### Task to carry out
If a line of the data below holds the string "your", copy it.
════════
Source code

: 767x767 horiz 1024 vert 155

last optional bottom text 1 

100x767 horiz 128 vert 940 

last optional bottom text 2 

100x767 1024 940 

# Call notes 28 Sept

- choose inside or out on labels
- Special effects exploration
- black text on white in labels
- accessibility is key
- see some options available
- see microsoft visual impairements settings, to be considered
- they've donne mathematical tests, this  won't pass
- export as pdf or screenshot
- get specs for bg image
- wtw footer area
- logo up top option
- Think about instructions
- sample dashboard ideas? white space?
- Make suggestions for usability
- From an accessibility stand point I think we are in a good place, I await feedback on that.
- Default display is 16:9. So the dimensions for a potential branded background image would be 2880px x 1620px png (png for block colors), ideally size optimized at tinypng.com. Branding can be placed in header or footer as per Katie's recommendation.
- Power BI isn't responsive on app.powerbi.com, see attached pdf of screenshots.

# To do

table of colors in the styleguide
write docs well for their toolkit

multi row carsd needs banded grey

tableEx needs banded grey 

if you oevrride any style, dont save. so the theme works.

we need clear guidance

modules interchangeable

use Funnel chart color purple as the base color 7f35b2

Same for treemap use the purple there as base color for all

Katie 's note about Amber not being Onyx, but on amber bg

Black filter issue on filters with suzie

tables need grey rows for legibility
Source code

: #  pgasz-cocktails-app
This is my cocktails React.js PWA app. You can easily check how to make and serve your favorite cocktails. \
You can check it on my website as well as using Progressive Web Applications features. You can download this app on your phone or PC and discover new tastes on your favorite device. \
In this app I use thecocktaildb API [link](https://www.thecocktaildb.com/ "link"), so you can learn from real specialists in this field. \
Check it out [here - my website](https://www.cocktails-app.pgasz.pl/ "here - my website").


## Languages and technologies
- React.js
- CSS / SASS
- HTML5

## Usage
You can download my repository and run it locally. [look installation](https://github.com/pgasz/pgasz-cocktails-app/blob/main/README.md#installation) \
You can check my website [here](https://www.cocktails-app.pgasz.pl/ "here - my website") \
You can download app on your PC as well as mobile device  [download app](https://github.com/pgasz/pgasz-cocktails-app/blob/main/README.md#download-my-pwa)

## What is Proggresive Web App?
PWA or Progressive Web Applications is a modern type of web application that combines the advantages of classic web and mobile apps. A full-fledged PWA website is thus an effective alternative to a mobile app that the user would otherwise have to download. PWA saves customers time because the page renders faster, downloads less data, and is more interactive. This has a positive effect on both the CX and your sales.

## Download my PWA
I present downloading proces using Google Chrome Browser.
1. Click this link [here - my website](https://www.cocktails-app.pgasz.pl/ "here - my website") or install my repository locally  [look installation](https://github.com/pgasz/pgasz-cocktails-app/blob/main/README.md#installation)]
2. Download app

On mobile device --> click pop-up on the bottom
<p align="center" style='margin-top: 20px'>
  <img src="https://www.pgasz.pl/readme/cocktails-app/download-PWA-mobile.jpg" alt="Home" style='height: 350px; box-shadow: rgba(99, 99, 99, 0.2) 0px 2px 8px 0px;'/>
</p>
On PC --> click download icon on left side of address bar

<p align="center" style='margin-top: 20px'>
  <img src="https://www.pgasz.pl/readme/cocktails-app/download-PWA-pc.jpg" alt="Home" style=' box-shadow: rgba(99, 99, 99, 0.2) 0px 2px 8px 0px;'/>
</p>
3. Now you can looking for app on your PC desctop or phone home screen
════════
### Solution to this problem
This is my cocktails React.js PWA app. You can easily check how to make and serve your favorite cocktails. \
You can check it on my website as well as using Progressive Web Applications features. You can download this app on your phone or PC and discover new tastes on your favorite device. \
You can download app on your PC as well as mobile device  [download app](https://github.com/pgasz/pgasz-cocktails-app/blob/main/README.md#download-my-pwa)
PWA or Progressive Web Applications is a modern type of web application that combines the advantages of classic web and mobile apps. A full-fledged PWA website is thus an effective alternative to a mobile app that the user would otherwise have to download. PWA saves customers time because the page renders faster, downloads less data, and is more interactive. This has a positive effect on both the CX and your sales.
3. Now you can looking for app on your PC desctop or phone home screen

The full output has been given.